Below is a listing. Gather each line of it that contains "wheel".

§ **Available data**:
◆ ◆ ◆
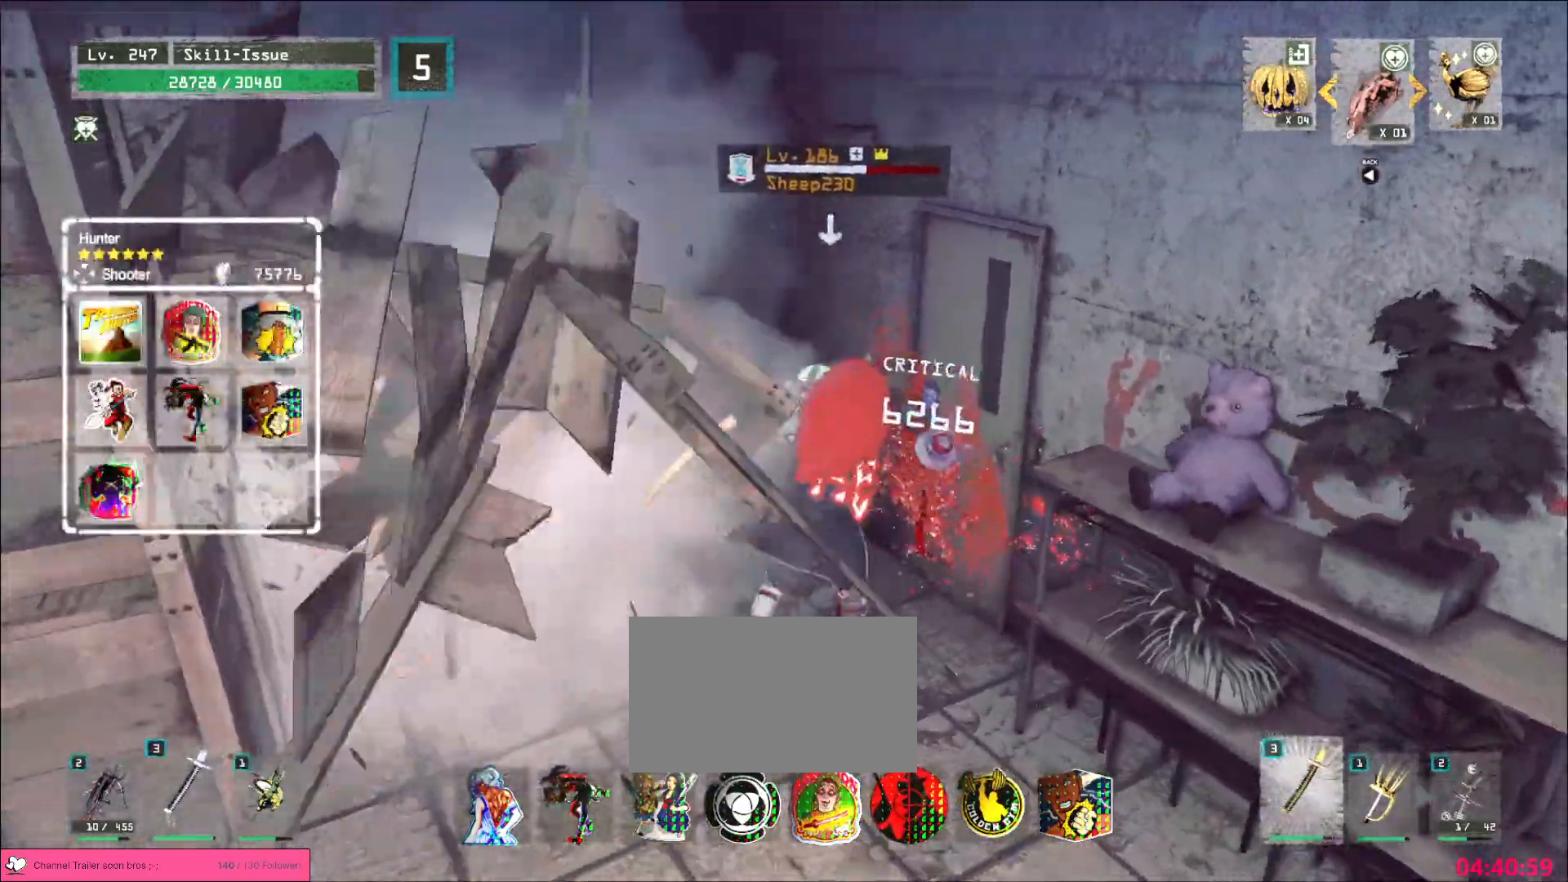
{"keys": [], "mouse": [], "events": [[233, "q", "down"], [283, "q", "up"]]}
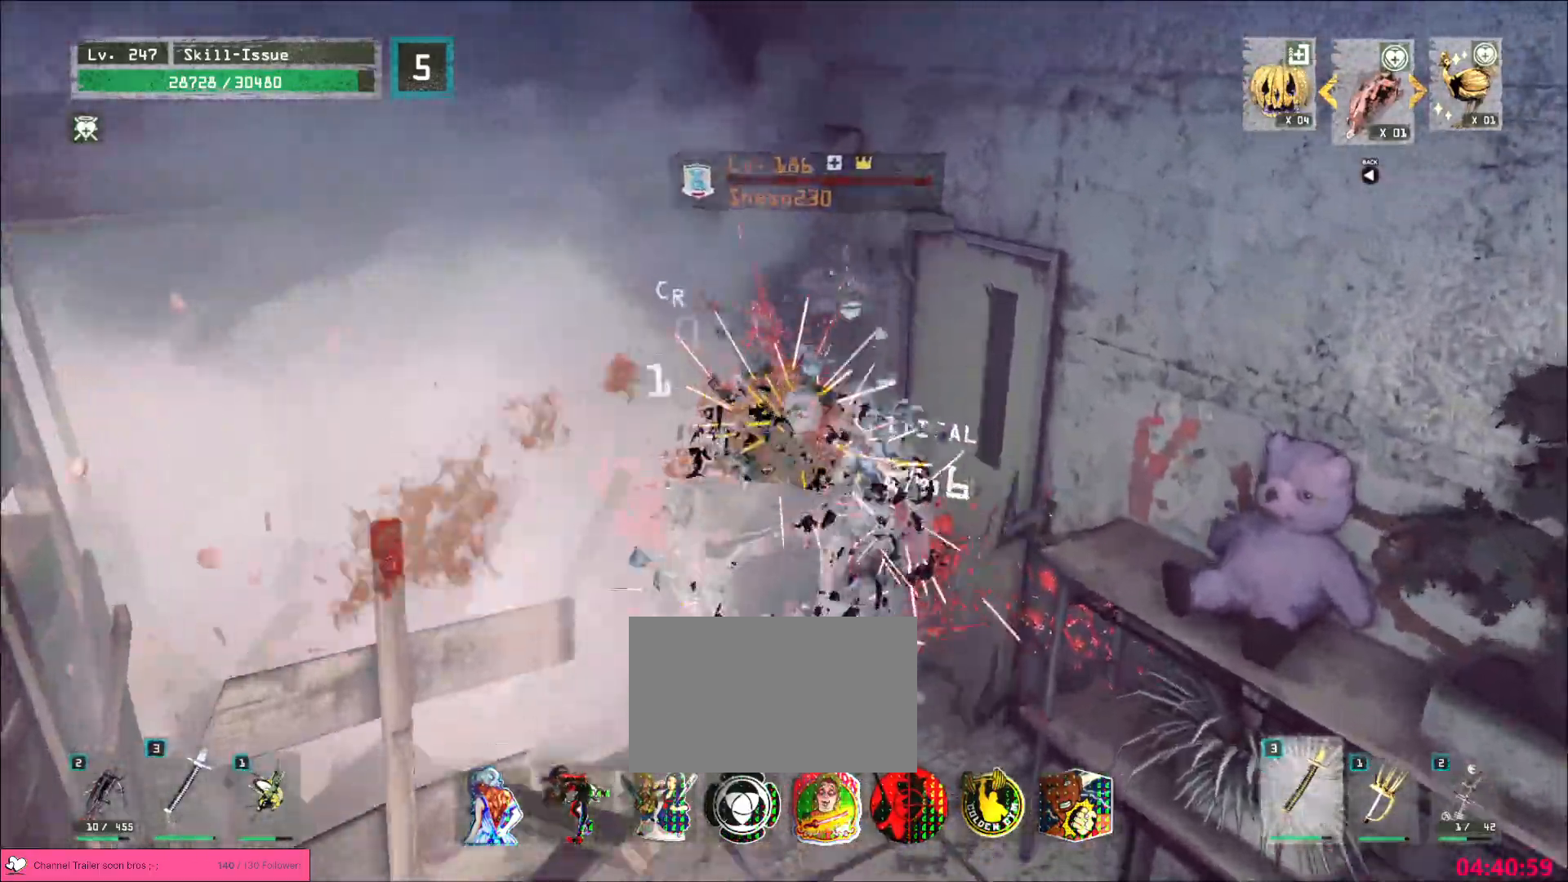
{"keys": [], "mouse": ["wheel"], "events": [[383, "mouse_wheel", "down"]]}
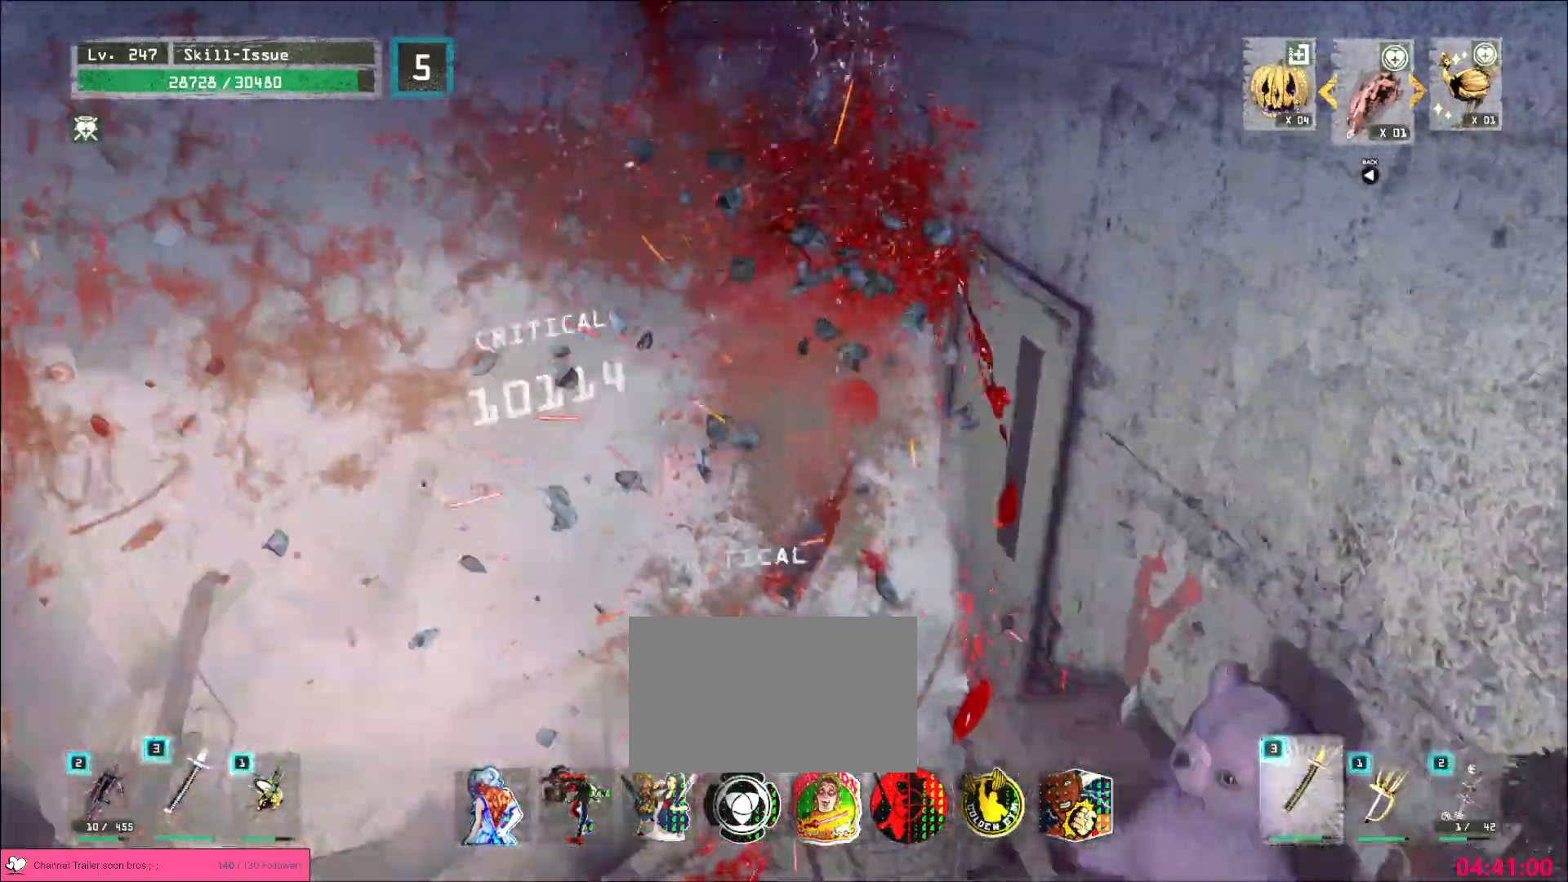
{"keys": ["3", "ctrl", "space", "w"], "mouse": ["wheel"], "events": [[450, "w", "down"], [483, "ctrl", "down"], [500, "3", "down"], [500, "space", "down"]]}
◆ ◆ ◆
§ **Exercise output**:
{"keys": [], "mouse": ["wheel"], "events": [[383, "mouse_wheel", "down"]]}
{"keys": ["3", "ctrl", "space", "w"], "mouse": ["wheel"], "events": [[450, "w", "down"], [483, "ctrl", "down"], [500, "3", "down"], [500, "space", "down"]]}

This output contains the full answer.